ACCIÓN REQUERIDA 1: En la crítica del concierto de flauta, ¿en qué iglesia se había ofrecido antes este mismo concierto?
ACCIÓN REQUERIDA 2: Continúa la crítica del concierto de flauta a partir de su última frase.

DOCUMENTO FUENTE:
#####
Diario de Noticias

Música

El arroyo en calma

09.02.2020 | 21:55

el río Ultzama, que lame los muros de La Trinidad de Arre, está tranquilo; discurre entre juncales, discretamente. El otro arroyo (Bach), aunque siempre resulta torrencial, en este caso, se remansa también, en un único instrumento: la flauta travesera. Ekhi Ocaña, vuelve a impregnar de la inmortal música del alemán, diversos escenarios, muy apropiados para que sirvan de amplificada resonancia al instrumento de viento-madera. Como ya hemos comentado otras veces, el espacio entreteje, a menudo, la interpretación; ambos, configuran el resultado final. La Trinidad de Arre, parada de peregrinos, bien cuidada, amplifica, curiosamente, la flauta a sonoridades no solo de amplio volumen, sino de colorido más abierto; en contraposición, por ejemplo, de la iglesia Sanjuanista de Cizur Menor -donde se dio anteriormente este concierto-, cuya acústica, redondea más lo que se escucha. Así pues, el intérprete tuvo que dominar esa sonoridad como dificultad añadida -o sea más trabajo de fiato, de respiración controlada-, a la ya impuesta por la partitura. Es sabido que Bach muere y pasa al olvido; quizás porque no se le llegó a conocer, del todo, en su tiempo. Su obra no fue impresa; por lo visto los impresores del momento no tenían demanda. Así, el título de "partita para flauta sola", que se interpreta en este concierto, es cosa del siglo XX. Es por todo esto que, quizás, la música de Bach, es y será, tan atemporal, tan para siempre.

Comenzó el concierto con la trascripción para flauta sola de la suite número uno para violonchelo. Arriesgada apuesta, pues, si ya es difícil completar la sensación polifónica bachiana, con el violonchelo como único instrumento; no digamos con la flauta. Pero Ekhi consigue esa complejidad sonora gracias a que los graves que sostienen todo el entramado temático, suenan con rotundidad, se quedan flotando con resonancia -para estos graves sí que resulta buena la reverberación-. Es precisamente en estos "ejercicios", pensados para sus alumnos, donde hallamos la quintaesencia del pensamiento musical de Bach.
#####
ENTRADAS PROPORCIONADAS:

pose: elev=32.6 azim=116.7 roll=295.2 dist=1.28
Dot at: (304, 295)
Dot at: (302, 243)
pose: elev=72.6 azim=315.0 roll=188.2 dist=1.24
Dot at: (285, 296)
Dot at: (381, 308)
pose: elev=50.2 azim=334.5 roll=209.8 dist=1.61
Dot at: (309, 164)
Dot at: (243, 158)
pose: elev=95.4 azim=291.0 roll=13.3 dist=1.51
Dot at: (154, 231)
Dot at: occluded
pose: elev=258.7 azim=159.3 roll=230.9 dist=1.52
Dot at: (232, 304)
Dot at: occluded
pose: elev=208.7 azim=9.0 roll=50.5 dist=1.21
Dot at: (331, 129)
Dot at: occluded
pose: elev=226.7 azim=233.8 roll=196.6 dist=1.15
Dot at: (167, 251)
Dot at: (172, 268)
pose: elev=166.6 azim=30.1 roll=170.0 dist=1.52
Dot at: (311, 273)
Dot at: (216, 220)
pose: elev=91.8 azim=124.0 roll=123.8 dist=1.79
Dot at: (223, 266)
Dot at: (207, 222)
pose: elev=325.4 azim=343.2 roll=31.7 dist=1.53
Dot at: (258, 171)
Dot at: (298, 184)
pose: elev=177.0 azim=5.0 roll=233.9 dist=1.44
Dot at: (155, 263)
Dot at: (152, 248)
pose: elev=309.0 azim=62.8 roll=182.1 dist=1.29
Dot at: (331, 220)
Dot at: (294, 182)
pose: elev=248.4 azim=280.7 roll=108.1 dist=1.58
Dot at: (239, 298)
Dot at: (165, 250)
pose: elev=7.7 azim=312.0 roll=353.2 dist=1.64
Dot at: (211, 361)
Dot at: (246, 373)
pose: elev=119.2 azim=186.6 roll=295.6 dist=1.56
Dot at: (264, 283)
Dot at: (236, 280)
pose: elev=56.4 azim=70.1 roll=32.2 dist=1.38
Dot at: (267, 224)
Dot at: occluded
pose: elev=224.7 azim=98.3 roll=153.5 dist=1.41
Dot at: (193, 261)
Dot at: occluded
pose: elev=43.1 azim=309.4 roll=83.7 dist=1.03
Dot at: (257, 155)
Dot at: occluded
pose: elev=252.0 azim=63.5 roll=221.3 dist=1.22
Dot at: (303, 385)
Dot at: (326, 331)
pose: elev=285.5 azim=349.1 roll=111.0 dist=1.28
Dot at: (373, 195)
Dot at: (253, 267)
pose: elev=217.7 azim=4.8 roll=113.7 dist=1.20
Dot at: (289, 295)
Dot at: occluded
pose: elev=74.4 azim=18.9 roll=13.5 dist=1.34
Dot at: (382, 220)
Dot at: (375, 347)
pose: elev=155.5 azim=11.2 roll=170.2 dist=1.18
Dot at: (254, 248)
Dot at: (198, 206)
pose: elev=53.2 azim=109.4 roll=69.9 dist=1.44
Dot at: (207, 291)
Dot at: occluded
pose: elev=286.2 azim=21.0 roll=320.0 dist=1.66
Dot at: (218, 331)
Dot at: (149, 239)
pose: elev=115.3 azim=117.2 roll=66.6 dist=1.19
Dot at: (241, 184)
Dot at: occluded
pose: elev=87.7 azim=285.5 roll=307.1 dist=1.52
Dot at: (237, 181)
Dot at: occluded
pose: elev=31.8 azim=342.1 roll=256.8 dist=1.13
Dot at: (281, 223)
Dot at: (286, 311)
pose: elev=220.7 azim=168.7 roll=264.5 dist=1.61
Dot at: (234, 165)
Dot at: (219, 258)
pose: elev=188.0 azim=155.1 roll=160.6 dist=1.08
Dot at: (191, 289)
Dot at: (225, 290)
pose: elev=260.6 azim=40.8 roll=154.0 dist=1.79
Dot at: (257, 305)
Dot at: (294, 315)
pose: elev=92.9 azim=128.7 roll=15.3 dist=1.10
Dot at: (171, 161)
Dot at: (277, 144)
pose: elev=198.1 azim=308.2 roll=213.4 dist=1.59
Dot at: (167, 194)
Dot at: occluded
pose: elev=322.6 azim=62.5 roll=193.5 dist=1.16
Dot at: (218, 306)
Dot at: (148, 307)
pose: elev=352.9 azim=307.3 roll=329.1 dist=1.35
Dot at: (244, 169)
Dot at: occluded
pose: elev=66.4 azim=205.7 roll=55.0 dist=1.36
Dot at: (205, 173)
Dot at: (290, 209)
#####
RESPUESTA 1: En la iglesia Sanjuanista de Cizur Menor.

RESPUESTA 2:
La segunda obra del concierto fue la partita en La Menor. Aquí la flauta se manifiesta, claro, más coherente; aún nos pesa el sonido del chelo en la suite. Como bien indica el propio Ocaña, -pedagogo también-, el tono menor de la obra explora los sentimientos del alma; mueve los afectos. También se compone de cuatro danzas de diversos países -de nuevo Bach por encima del tiempo y del espacio-. La Allemande, que abre la partita, crea esa tensión sonora de alto vuelo. La courrente, exhibe el virtuosismo de la digitación del intérprete. La Sarabande es lenta; quizás uno de los mejores momentos del recital, porque el intérprete se recrea en el sonido largo, profundo, calmado, para el que la flauta de llaves que usa, es más propicio. La Bourrée anglaise, de nuevo, muestra la indudable alegría de la danza popular francesa. Ekhi Ocaña, arrimado al mundo del flamenco y del jazz, dio dos propinas mezclando esos estilos.